编者按:即将登陆中国的迪士尼电影《美女与野兽》早已吸引了众多目光。然而,BBC对它的评价好像并未顾及影迷们的心情。
Disney has recently been remaking its hits with the industrial efficiency of a car manufacturing plant, but most of these updates have had their own identity. Maleficent turned the villainess of Sleeping Beauty into its heroine, for instance. But the ‘new’ film of Beauty and the Beast is the first of these Disney remakes to take the opposite approach, and to copy its source material in every possible way.
The story is the same as it was in the much-loved 1991 cartoon, the characters are the same, even Belle’s costumes are the same: blue dress and white blouse at the start, yellow ball gown later on.
There are two obvious differences between the two versions, however. The first difference is that the current film is live-action, so there are lots of rococo sets and intricate digital creations to look at. The second difference between the two Beauty and the Beasts is that the new one is longer than the old one. The director, Bill Condon, has taken a fairy-tale romance which skipped along for 84 minutes and made it into a drama which trudges along for a tiresome 129.
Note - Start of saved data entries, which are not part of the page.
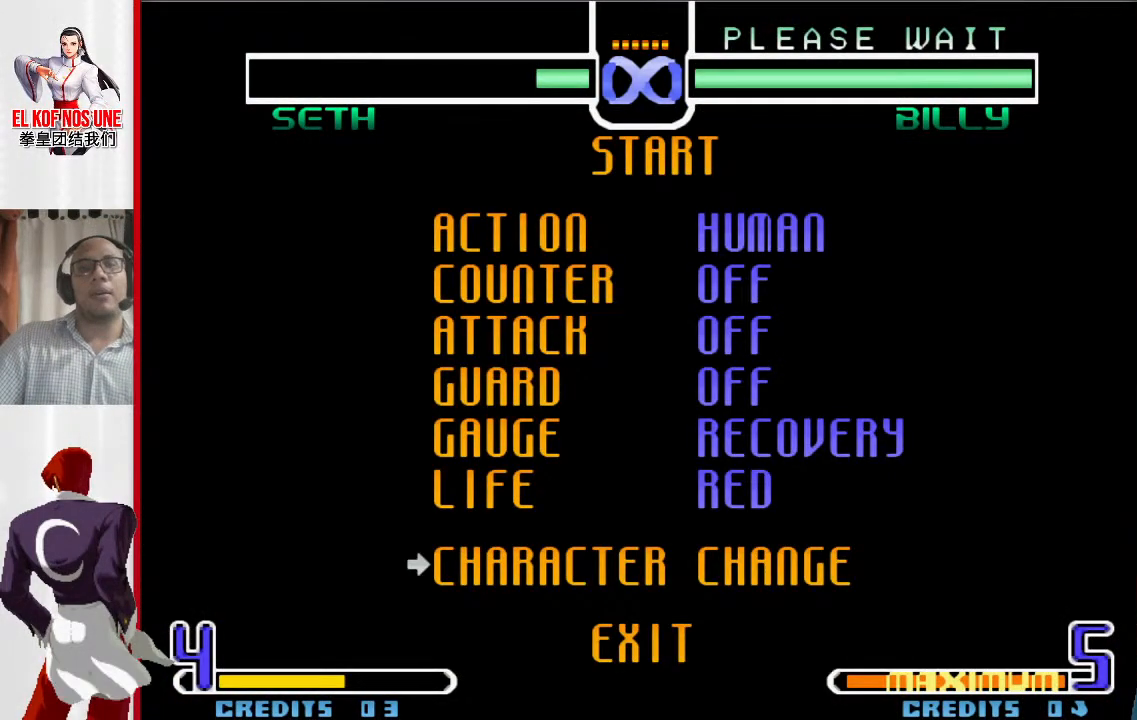
{"buttons": [], "left_stick": "center", "events": []}
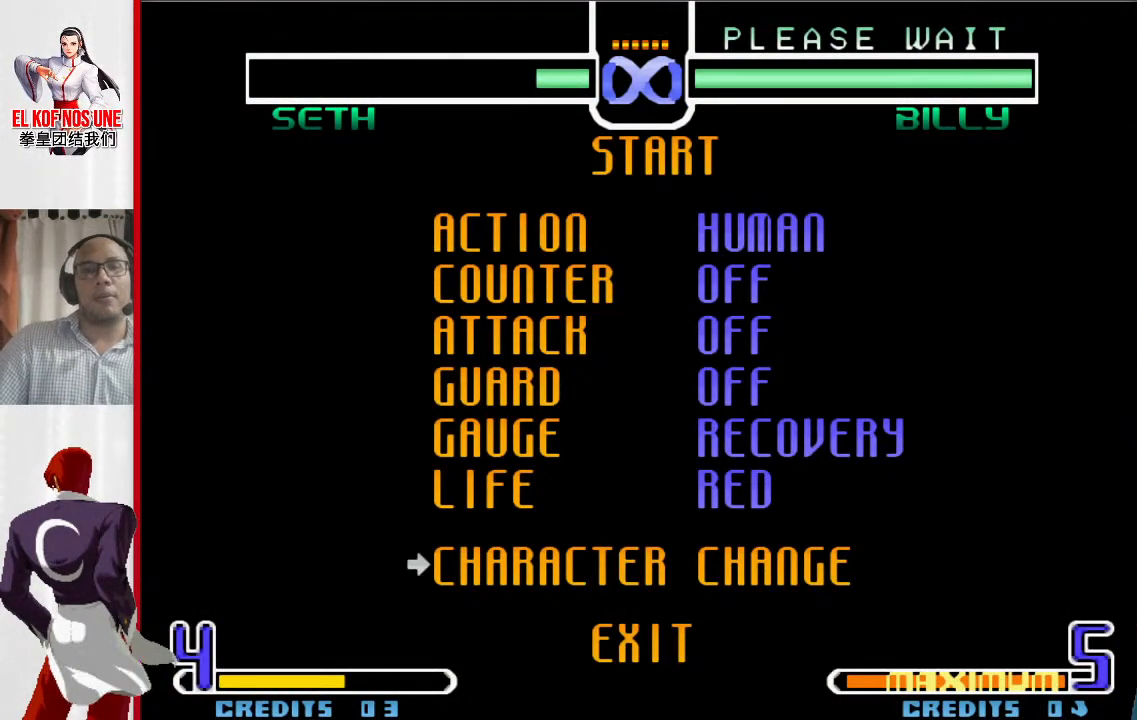
{"buttons": [], "left_stick": "center", "events": [[67, "R1", "down"], [267, "R1", "up"]]}
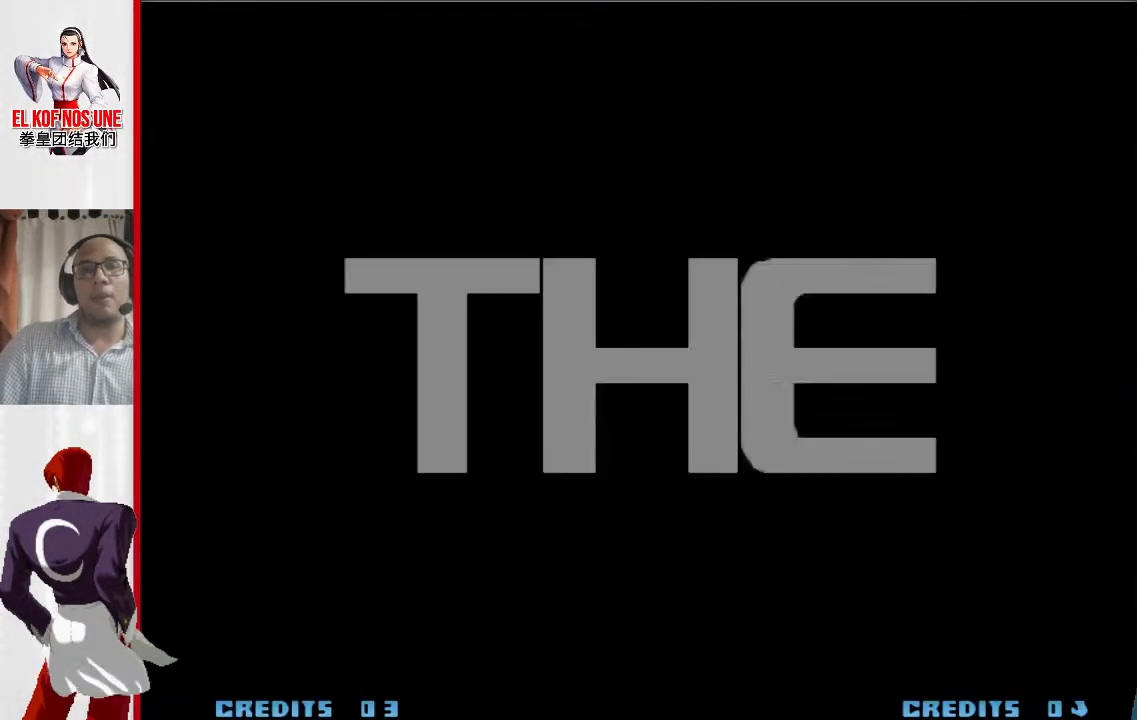
{"buttons": [], "left_stick": "center", "events": []}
But the film-makers’ other efforts to fill in the cartoon’s blanks are much less welcome. Beauty and the Beast follows the tedious example of the latest Batman and Bond blockbusters by explaining every last facet of its characters’ history and psychology - and, as in Batman, the deaths of parents are a major factor. The result is that there are several speeches, along with several new songs, which serve only to make the whole enterprise slower and gloomier.
Its very fidelity to the cartoon is what will appeal to some viewers, however. Just as young fans of the Harry Potter novels judged the first films not on how well they worked in cinematic terms, but on how slavishly faithful they were to the books, young fans of Beauty and the Beast may be pleased to see so many of their favourite moments recreated – and with Hermione in them to boot.
But while the new film isn’t terrible, it’s difficult to see what the point of it is as long as the cartoon exists. Beauty and the Beast is simply a cover version of a chart-topping song, played with such anonymous competence that Condon’s motto must have been, “It ain’t broke, don’t fix it.” Another motto might have been better: “If it ain’t broke, don’t remake it.”